C’est tout le sens de l’étude que Sa Majesté le Roi Mohammed VI a confié au Conseil économique, social et environnemental, en partenariat avec Bank Al-Maghrib sur la Richesse globale du Maroc et la valorisation de son capital immatériel.
Trois défis majeurs
C’est dans les enseignements de l’Histoire nationale que l’on peut trouver les racines profondes et les véritables éléments de réponse à cette problématique cruciale.

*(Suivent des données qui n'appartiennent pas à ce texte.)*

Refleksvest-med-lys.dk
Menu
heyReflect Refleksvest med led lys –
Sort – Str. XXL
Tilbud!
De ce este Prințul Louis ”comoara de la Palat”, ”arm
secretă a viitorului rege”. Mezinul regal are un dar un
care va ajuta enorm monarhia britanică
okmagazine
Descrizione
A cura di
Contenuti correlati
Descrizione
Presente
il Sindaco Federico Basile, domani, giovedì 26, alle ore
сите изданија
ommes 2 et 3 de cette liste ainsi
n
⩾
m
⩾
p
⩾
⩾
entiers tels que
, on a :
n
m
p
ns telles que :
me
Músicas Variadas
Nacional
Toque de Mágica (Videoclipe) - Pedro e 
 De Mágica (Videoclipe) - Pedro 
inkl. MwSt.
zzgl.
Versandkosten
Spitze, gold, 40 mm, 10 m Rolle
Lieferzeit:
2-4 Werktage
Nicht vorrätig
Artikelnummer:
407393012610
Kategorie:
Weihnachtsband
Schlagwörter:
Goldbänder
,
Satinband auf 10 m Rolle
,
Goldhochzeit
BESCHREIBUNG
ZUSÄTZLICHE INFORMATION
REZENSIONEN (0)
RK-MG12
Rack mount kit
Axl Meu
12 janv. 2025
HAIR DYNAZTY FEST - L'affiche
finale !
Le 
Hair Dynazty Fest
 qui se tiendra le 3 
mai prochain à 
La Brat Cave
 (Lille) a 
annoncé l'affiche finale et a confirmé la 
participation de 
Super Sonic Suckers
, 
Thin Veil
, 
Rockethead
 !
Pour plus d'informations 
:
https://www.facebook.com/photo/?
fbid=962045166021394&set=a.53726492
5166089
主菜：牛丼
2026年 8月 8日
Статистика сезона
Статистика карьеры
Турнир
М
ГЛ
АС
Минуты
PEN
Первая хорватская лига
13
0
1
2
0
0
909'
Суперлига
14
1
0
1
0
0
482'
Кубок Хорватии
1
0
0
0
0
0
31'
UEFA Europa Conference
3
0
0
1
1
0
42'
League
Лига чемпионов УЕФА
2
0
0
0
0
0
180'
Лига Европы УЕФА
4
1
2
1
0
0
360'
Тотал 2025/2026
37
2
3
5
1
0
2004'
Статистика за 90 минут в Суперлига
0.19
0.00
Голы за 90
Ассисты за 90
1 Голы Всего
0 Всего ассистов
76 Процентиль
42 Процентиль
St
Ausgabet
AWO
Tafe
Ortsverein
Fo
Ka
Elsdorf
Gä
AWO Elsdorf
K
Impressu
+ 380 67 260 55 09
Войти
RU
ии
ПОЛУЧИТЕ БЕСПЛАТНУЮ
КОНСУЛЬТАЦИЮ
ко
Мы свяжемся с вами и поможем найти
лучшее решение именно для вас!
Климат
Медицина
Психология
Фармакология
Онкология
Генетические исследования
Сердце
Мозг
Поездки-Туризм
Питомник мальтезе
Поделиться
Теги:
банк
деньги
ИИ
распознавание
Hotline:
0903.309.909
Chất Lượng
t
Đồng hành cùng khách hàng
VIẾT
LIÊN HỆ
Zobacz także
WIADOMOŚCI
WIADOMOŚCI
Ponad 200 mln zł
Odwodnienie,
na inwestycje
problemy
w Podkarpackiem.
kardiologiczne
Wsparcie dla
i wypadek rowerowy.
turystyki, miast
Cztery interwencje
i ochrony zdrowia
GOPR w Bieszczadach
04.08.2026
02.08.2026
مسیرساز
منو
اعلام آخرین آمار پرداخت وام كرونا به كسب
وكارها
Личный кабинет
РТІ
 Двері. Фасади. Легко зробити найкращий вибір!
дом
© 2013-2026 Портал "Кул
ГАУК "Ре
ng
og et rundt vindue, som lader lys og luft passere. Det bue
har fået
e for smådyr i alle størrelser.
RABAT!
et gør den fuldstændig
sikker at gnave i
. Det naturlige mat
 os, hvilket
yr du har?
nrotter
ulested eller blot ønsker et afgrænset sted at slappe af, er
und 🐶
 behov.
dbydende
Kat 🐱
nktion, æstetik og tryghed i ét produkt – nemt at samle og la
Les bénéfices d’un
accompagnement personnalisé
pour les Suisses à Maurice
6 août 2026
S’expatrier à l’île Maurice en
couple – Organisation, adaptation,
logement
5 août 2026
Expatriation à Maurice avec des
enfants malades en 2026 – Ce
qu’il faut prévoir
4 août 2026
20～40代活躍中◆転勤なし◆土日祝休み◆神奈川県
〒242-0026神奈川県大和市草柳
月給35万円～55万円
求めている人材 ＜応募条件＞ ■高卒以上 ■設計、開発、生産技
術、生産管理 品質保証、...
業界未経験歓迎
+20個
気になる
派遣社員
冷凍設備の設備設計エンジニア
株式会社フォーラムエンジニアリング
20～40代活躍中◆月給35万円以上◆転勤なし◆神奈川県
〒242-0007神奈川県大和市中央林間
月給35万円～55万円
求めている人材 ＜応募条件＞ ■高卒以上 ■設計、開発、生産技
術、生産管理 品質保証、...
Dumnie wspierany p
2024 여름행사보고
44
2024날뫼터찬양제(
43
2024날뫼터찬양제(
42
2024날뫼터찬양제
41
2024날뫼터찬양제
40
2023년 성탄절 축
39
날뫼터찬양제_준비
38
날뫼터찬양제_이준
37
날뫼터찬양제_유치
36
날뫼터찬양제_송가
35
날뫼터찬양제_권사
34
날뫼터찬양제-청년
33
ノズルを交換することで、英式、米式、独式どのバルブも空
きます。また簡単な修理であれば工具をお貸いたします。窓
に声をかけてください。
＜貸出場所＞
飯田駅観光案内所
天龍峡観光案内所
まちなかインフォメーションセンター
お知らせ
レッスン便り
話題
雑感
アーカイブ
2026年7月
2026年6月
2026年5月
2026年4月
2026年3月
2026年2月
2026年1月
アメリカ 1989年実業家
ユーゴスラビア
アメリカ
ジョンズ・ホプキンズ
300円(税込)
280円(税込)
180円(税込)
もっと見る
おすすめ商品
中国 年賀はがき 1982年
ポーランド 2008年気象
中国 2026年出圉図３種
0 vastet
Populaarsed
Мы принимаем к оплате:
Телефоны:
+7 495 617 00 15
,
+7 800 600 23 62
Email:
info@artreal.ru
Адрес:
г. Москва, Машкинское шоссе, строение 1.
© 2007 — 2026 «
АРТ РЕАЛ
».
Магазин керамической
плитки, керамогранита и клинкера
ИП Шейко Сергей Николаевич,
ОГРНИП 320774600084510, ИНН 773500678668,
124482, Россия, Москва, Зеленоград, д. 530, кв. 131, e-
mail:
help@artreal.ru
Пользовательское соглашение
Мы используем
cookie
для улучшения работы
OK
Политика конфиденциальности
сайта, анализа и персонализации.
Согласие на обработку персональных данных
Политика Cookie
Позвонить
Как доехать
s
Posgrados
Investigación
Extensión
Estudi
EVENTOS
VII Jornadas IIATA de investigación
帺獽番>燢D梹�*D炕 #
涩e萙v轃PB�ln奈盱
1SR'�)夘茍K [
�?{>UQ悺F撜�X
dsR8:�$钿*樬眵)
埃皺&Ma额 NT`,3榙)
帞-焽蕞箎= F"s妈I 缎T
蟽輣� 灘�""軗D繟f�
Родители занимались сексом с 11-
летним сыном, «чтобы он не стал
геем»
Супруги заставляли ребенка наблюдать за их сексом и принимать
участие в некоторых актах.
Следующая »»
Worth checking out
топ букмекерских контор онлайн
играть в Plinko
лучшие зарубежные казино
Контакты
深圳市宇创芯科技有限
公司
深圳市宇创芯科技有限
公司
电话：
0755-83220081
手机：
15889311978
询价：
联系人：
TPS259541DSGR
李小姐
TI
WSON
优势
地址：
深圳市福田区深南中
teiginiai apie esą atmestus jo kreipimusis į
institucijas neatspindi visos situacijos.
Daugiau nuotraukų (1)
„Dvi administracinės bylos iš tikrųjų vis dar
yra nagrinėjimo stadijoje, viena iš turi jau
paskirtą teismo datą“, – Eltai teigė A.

Car tout au long de son histoire, et jusqu’à nos jours, le Maroc a fait et fait encore face à trois défis majeurs.
D’abord, un défi interne où les facteurs institutionnels, socio-culturels et cultuels ont soit favorisé, soit retardé, soit empêché la réussite des multiples tentatives de modernisation économique que notre pays a connu depuis la constitution de l’Etat moderne et de la Nation marocaine. Ensuite, un défi externe où le Maroc devait faire face à des occupations étrangères, ottomane d’abord, puis européenne après et devait réguler la maîtrise de son ouverture sur le monde. Enfin, un défi de nature civilisationnelle qui consiste à réussir la réforme de l’Etat, de l’économie et de la société, c’est-à-dire à reformer l’armée, l’Administration, la fiscalité et les activités productives pour permettre au Maroc d’entrer dans la modernité sans perdre son être civilisationnel et son identité culturelle.